Federal jury finds army veteran and two other ICE protesters guilty of conspiracy | Trump administration


A federal jury has found three protesters, including a US military veteran of the war in Afghanistan, guilty on felony conspiracy charges on Thursday for their part in a June 2025 protest against US Immigration and Customs Enforcement (ICE).

Legal experts have said the Spokane, Washington, case marked a serious escalation in the Trump administration’s attack on first amendment rights. The demonstrators now face potential sentences of up to six years in prison and a $250,000 fine.

They are expected to appeal. All three defendants have also filed a rarely used motion asking US district court judge Rebecca Pennell to set their guilty verdicts aside. The motion, known as Rule 29, allows defense attorneys to argue the prosecution’s evidence is so weak that no rational juror could find guilt beyond a reasonable doubt.

“I’m not done. I’m going to keep fighting,” said Bajun Mavalwalla, a former US army sergeant who was among those convicted.

His father, Bajun Ray Mavalwalla, a retired US army intelligence officer with three Bronze Stars earned in Iraq and Afghanistan, said the “verdict sets a precedent for those wishing to disenfranchise people from their rights to speech, expression, and assembly”.

Robert Chang, a law professor at the University of California, Irvine School of Law and executive director of its Fred T Korematsu Center for Law and Equality called the verdict “frightening”.

“By this logic, any protest could be a conspiracy,” he said. “The goal posts keep moving.”

The elder Mavalwalla said he was inspired by his son’s bravery and “unwavering commitment to the beliefs and the principles” he fought for in Afghanistan. Other veterans attended the hearing, offering their support.

The case has drawn national attention. The acting US attorney for Eastern Washington state, Richard Barker, resigned rather than sign the indictment, telling the Guardian: “None of the agents were hurt and none of the protesters were hurt either.”

In February, a federal judge ordered the releaseof a Venezuelan migrant whose transportation for deportation the protesters sought to block, ruling his arrest violated the constitution.

But the jury, drawn from conservative Eastern Washington state, did not hear those facts at trial, thanks to rulings by Judge Pennell. Pennell, a former federal public defender and appointee of Democratic president Joe Biden, also ruled the protesters on trial could not use the first amendment as a defense, though they were allowed to state their reasons for demonstrating.

Instead, the jury watched hours of law enforcement body camera video and heard from a parade of ICE agents, a federal contractor and local law enforcement, one of whom, ICE agent Jared Tomaso, said he was “concerned for the safety of the officers”.

In the midst of the trial, Range, a local media outlet, revealed that Jeremy Burlingame, an ICE agent who testified, had authored social media posts that called Black politicians “lying ghetto garbage” and transgender people “mentally ill”. He boosted a post showing ICE arresting a pregnant woman at gunpoint that called her a “pregnant invader”.

Federal prosecutors deemed the posts troubling enough to recall Burlingame to impeach him, despite the fact that he was their witness. Assistant US attorney Lisa Cartier-Giroux called Burlingame’s posts “horrendous” in open court and said she had notified ICE of his conduct.

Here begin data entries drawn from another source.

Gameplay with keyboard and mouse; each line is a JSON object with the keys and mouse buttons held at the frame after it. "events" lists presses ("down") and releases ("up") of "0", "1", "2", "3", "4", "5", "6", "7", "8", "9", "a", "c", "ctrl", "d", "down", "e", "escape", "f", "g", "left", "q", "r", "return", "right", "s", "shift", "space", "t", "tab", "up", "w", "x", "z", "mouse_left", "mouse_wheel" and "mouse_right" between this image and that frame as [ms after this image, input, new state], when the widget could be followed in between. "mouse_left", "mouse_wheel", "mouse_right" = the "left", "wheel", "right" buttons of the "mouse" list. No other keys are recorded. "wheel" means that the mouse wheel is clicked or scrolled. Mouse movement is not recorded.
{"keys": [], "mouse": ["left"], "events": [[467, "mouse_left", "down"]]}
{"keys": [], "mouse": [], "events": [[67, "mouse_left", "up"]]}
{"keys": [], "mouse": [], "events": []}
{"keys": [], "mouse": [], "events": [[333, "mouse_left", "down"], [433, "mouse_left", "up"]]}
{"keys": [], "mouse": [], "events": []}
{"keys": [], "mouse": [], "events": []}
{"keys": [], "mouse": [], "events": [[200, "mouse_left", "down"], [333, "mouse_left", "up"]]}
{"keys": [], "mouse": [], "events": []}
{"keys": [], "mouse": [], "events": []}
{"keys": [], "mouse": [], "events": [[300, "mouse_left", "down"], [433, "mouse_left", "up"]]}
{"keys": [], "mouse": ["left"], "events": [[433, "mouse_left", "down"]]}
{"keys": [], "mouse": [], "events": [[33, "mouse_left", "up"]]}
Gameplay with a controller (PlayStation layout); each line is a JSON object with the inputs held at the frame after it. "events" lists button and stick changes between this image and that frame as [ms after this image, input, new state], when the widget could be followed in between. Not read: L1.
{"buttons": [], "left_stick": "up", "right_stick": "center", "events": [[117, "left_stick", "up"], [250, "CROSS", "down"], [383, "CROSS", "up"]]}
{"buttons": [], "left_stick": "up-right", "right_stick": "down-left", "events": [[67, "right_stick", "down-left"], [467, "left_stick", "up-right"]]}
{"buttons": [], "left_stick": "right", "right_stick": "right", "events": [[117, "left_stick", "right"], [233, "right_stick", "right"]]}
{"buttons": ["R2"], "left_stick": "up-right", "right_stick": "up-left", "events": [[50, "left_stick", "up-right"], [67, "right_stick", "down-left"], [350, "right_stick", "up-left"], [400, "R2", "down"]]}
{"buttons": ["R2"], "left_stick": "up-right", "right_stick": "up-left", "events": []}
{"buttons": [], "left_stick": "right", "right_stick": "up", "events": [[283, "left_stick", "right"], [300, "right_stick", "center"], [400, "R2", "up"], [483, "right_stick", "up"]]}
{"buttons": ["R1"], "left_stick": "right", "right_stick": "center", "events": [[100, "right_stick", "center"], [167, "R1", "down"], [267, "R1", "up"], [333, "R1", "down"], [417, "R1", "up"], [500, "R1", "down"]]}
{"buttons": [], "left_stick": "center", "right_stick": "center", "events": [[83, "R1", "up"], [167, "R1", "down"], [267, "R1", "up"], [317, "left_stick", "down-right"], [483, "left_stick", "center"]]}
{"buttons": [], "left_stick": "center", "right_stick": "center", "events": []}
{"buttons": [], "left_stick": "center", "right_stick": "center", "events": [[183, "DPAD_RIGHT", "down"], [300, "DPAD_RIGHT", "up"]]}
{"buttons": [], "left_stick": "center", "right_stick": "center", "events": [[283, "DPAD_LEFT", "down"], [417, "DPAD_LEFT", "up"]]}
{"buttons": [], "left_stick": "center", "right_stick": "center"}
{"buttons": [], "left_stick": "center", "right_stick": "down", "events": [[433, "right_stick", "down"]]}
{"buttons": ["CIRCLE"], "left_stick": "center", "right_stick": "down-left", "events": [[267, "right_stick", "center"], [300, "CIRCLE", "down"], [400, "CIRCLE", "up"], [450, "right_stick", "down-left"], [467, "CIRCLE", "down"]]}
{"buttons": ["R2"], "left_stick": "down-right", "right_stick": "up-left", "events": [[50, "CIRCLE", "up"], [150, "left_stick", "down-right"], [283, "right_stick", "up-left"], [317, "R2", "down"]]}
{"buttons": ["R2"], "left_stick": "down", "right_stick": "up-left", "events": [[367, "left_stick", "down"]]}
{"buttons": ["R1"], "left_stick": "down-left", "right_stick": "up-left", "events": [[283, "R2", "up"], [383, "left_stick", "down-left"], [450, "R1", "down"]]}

On the stand, Burlingame acknowledged an investigation was taking place.

But Burlingame’s online posts, the lack of injury to ICE officers, and the absence of evidence showing communication between the three defendants prior to the protest, were not enough to sway the jury.

Approximately 24 hours after the end of closing arguments, they returned with unanimous guilty verdicts against all three defendants.

The decision left a bad taste in the mouth of former acting US attorney Barker.

“I question whether justice was truly served by today’s verdict,” Barker said.

He noted the case represented the first prosecution in Eastern Washington state under 18 USC section 372 – “a Civil War-era law dusted off to punish members of our community who stood up for two young men who were unlawfully detained by ICE.”

Barker said he hoped that in the future “DOJ will focus on the crimes that matter most to keep our families safe and to build trust with the communities that most need and deserve law enforcement protection”.

The guilty verdicts in conservative eastern Washington state stood in contrast to the result of a similar conspiracy case launched by federal prosecutors in Chicago.

On 8 May, justice department officials there agreed to dismiss conspiracy charges brought against protesters at ICE’s Broadview detention facility and instead proceeded to trial on misdemeanor counts.